While most people are familiar with petrified wood, almost any organic substance is susceptible to petrification, given the right circumstances.
Fossils are created when an organic material—like a dinosaur skeleton—is permeated and replaced by minerals. The best examples create nearly perfect replicas of the original object and contain much of the original material of the subject. While dinosaur fossils are somewhat rare, petrified wood is fairly common. The minerals prone to petrification—like quartz and pyrite—often give fossilized trees an iridescent shine that cultures across the planet have long found pleasing. It’s typical to find bowls, jewelry, and sculptures using petrified wood.
While wood and bone are typically the only things strong enough to hold up against the rigorous process of petrification, in rare cases, other more delicate objects can be turned to stone as well.
Petrified fruit has been found dating back to the third century in Egypt. An example in the Metropolitan Museum was excavated in Egypt in 1923, and experts believe it survived centuries underneath the city of Thebes.
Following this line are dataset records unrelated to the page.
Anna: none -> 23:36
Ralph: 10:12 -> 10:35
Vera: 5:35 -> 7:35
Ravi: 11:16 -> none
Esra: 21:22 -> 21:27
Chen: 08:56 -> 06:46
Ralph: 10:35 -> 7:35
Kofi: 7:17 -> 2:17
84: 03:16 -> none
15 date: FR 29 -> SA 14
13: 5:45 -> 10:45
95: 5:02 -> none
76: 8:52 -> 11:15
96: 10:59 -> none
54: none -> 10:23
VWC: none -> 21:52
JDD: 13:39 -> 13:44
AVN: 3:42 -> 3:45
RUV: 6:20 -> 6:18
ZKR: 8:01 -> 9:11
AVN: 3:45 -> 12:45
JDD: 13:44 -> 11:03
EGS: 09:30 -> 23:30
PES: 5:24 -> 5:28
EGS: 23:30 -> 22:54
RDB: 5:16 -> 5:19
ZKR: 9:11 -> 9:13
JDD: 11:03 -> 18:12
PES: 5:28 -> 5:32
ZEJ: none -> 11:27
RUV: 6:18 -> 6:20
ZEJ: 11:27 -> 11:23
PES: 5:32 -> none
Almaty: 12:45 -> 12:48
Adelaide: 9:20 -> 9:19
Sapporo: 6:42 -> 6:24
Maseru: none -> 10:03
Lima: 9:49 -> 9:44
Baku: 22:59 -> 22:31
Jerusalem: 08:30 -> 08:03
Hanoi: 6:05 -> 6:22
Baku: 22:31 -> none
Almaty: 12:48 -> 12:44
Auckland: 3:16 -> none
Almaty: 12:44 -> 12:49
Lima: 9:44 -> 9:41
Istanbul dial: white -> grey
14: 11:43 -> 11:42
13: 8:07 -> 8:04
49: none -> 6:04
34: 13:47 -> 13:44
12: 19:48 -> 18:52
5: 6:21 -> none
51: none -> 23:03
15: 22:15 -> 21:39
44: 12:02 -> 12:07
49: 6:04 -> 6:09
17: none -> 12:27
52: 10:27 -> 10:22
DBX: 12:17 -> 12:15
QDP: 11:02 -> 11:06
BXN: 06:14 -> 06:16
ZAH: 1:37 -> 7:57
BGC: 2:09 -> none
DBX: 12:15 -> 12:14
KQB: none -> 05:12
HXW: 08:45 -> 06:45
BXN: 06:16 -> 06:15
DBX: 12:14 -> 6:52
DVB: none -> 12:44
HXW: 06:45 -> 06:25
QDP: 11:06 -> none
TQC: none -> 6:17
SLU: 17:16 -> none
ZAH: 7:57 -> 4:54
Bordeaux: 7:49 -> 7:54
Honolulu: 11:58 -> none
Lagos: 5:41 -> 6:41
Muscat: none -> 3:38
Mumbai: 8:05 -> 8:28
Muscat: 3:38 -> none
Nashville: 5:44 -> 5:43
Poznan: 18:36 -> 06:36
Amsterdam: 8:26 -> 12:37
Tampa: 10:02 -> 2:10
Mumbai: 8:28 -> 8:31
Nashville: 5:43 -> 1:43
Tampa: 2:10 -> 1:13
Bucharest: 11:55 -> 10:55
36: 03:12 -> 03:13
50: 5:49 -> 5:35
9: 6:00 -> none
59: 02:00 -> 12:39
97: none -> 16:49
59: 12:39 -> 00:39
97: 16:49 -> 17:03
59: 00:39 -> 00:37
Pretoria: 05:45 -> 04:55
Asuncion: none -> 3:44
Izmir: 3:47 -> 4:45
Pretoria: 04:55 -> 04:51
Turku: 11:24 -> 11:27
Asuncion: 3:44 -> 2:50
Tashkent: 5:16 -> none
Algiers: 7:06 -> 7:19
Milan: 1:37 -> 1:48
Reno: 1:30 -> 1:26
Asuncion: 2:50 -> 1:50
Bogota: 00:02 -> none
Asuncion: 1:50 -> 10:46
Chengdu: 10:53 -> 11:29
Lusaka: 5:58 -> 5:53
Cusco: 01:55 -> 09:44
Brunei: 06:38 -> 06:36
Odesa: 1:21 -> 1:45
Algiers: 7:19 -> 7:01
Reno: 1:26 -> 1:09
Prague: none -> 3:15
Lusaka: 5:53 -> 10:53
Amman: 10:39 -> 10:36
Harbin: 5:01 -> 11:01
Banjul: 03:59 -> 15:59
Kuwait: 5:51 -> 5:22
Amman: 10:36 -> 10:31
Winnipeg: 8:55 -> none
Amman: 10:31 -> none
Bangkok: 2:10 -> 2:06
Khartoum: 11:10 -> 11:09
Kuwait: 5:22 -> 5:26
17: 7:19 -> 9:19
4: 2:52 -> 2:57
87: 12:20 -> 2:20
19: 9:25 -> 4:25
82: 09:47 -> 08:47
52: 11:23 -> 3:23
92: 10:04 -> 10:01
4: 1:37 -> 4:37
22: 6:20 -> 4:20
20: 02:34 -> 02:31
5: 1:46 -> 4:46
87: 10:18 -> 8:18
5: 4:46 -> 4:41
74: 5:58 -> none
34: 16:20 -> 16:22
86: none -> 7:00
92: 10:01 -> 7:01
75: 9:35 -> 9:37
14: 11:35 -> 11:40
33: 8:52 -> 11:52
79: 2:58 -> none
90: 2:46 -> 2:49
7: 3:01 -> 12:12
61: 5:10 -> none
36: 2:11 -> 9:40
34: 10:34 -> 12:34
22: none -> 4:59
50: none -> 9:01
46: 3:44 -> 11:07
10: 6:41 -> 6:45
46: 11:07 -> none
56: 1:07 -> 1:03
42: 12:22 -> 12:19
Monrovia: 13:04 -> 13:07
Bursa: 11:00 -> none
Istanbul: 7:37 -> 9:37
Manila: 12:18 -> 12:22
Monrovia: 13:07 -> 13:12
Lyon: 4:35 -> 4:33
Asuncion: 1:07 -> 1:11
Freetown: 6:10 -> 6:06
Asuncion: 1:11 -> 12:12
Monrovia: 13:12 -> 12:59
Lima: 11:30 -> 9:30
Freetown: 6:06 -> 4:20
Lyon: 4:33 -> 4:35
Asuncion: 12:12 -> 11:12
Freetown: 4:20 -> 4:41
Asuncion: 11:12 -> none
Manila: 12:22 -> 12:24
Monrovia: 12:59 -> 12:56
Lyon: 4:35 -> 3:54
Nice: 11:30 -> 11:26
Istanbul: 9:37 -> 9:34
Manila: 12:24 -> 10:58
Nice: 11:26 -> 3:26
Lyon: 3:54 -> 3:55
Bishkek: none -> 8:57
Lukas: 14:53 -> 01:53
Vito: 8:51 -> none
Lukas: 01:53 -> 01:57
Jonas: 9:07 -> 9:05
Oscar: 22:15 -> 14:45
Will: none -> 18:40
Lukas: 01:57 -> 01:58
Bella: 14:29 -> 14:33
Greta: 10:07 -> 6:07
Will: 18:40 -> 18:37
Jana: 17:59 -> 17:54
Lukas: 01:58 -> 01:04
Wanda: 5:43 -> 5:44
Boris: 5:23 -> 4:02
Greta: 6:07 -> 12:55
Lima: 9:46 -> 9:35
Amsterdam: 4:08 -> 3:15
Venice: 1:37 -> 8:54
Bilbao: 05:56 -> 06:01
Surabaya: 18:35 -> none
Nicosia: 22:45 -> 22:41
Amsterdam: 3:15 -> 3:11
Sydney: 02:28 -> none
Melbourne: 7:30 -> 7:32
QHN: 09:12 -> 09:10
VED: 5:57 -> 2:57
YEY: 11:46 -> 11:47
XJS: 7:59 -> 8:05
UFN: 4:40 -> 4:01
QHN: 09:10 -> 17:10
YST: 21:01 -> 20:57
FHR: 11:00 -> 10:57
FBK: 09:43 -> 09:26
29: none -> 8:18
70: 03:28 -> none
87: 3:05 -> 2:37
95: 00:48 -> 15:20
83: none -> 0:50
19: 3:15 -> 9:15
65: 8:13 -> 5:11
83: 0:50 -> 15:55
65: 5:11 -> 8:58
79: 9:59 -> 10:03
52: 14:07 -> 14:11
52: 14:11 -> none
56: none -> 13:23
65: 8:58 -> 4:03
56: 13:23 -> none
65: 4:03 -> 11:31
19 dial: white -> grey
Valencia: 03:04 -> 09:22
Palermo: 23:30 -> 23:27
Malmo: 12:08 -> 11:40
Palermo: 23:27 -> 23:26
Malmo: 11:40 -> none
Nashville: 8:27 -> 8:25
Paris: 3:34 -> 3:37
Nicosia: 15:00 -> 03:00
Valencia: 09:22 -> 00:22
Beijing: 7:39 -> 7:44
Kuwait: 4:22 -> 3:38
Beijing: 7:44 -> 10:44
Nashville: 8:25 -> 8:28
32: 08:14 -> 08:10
While citrus seems to be the most common fruit to undergo petrification, the Ripley collection also houses petrified apples, peaches, and pears.
A fully petrified piece of produce may seem slightly decomposed on the outside—the skin bearing the brunt of weathering—but inside, the intricate folds of its flesh are fully retained, rendered in stone.
Details match the original at the microscopic level. The texture of the skin still show the trademark dimples of citrus. It’s unclear exactly what conditions cause perfect petrification of fruits possible. Some petrified oranges have been found in riverbeds, while others were discovered in arid environments. Either way, it would the process probably takes place when the fruit isn’t subject to mold or bacteria. The longer the fruits resisted rotting, the more time minerals had to move in and petrify the object.